Despite decades of medical research, clinicians and researchers often struggle to predict who will develop diseases or face complications.
This uncertainty directly affects drug development: clinical trials are often inefficient, lacking reliable biomarkers to identify the right populations and track therapeutic outcomes.
At Pheiron we specialize in phenotypic disease characterization, improving disease understanding and treatment. We develop advanced AI algorithms that integrate multi-omic data and capture disease pathophysiology accurately in AI-driven biomarkers. This shifts the focus from traditional symptomatic endpoints to precision phenotypes based on molecular mechanisms.

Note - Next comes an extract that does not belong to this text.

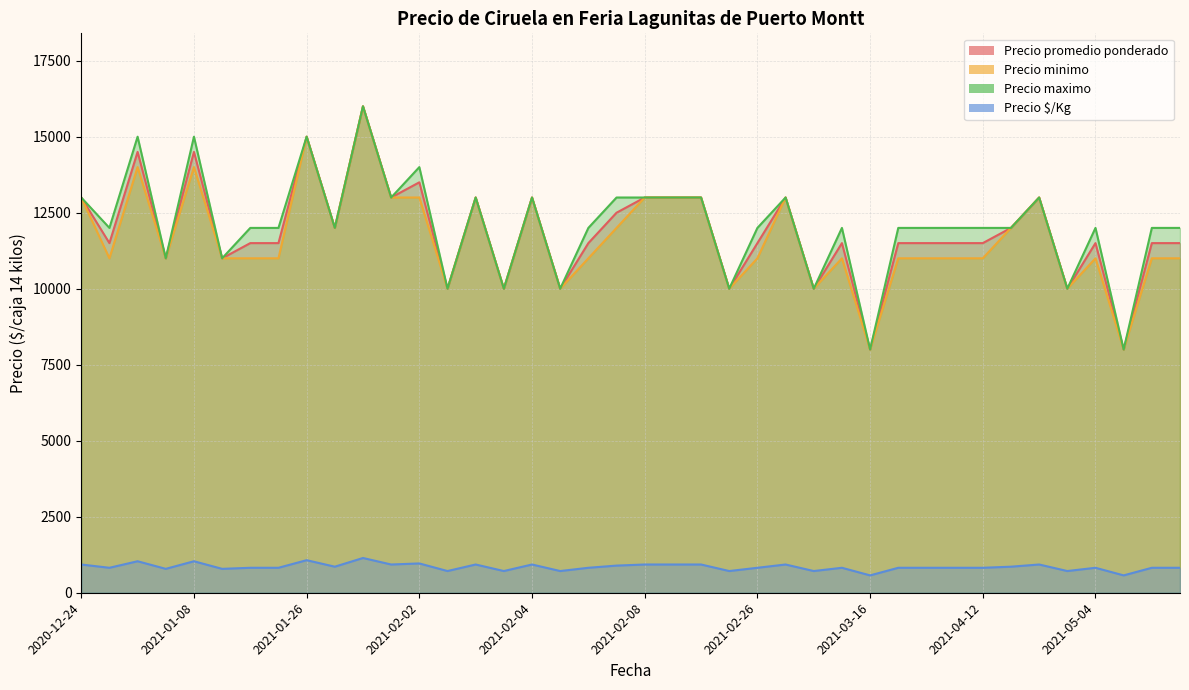

What is the value of the Precio $/Kg point at the 39th from the left?

821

One key application of our AI-biomarkers is in enhancing the evidence generated from RCTs and real-world observational studies. Here, we collaborated with DandelionHealth, a real-world data (RWD) provider, to extract valuable information from multi-omic patient data collected in real-world clinical settings. Specifically, we first validated a Pheiron AI biomarker based on 12-lead ECGs and then conducted a real-world observational study investigating GLP-1’s Cardioprotective Benefits.

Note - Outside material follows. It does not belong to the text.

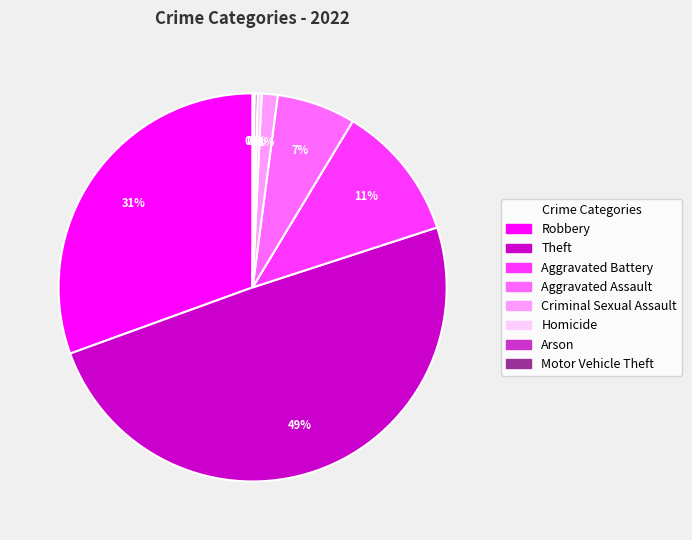

True or false: Robbery accounts for 38% of the total.

False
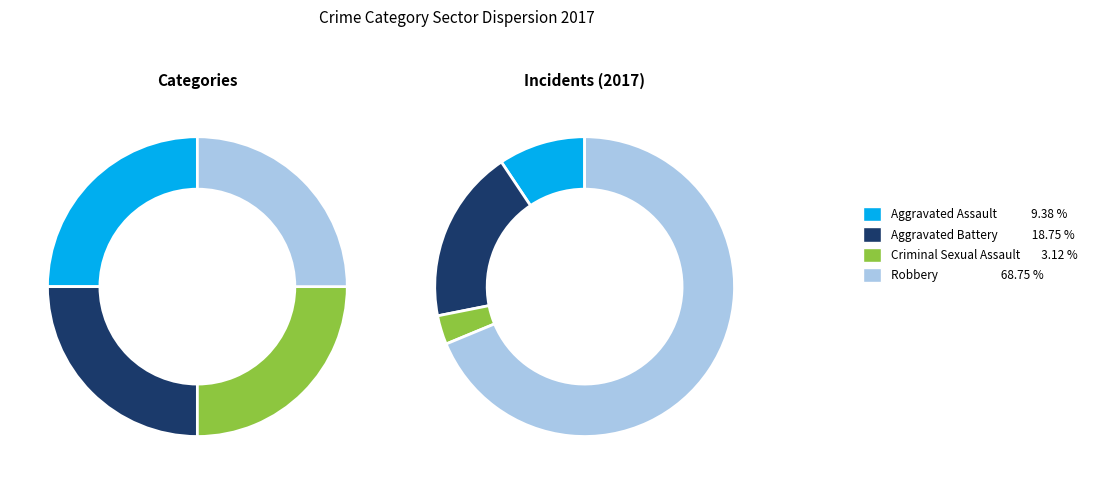

The 1 slice represents 19% of the pie. True or false?

True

We found our AI biomarker to be very robust in Dandelion’s RWD population, with an AUROC of 0.81 for MI and 0.75 for stroke.

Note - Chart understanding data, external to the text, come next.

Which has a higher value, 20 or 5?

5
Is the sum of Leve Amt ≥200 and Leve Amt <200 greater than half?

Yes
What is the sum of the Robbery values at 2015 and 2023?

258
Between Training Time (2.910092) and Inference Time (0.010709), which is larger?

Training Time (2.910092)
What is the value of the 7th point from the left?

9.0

Emulating the SELECT trial in Dandelions RWD, we found GLP-1 users to have 15-20% lower MACE risk scores than similar patients not on a GLP-1 after 3-years of GLP-1 use. Importantly, using our AI biomarker we were able to detect statistical significant differences in risk after just 1.7 years, with each year of GLP-1 use associated with a 4% reduction in percentile risk of myocardial infarction and a 3.6% reduction in percentile risk of stroke (p<0.001 for both) on average, as compared to non-GLP-1 patients.
Our study suggests that many more patients could benefit from the cardioprotective effects of GLP-1s than current guidelines indicate. Estimating the potential population-wide benefit of this risk reduction, this means ~44M additional patients may benefit from a GLP-1 in the US alone, which could prevent ~34K strokes and MIs annually!
Our study gives a glimpse at how AI biomarkers will transform clinical research. While retrospective studies like this one can’t replace randomized controlled trials (RCTs), they provide valuable insights to de-risk clinical research: for instance, our results suggest that a GLP-1 receptor agonist trial for primary MACE prevention would likely succeed. Further, the use of AI-driven insights on disease progression allows more targeted patient selection allowing smaller and more efficient trials which can lower costs and speed up the development process by detecting treatment effects sooner. Ultimately, AI biomarkers hold the potential to serve as powerful companion diagnostics transforming how we identify for specific therapies.
We are excited about the future of AI-enabled, accelerated and more cost-effective clinical research!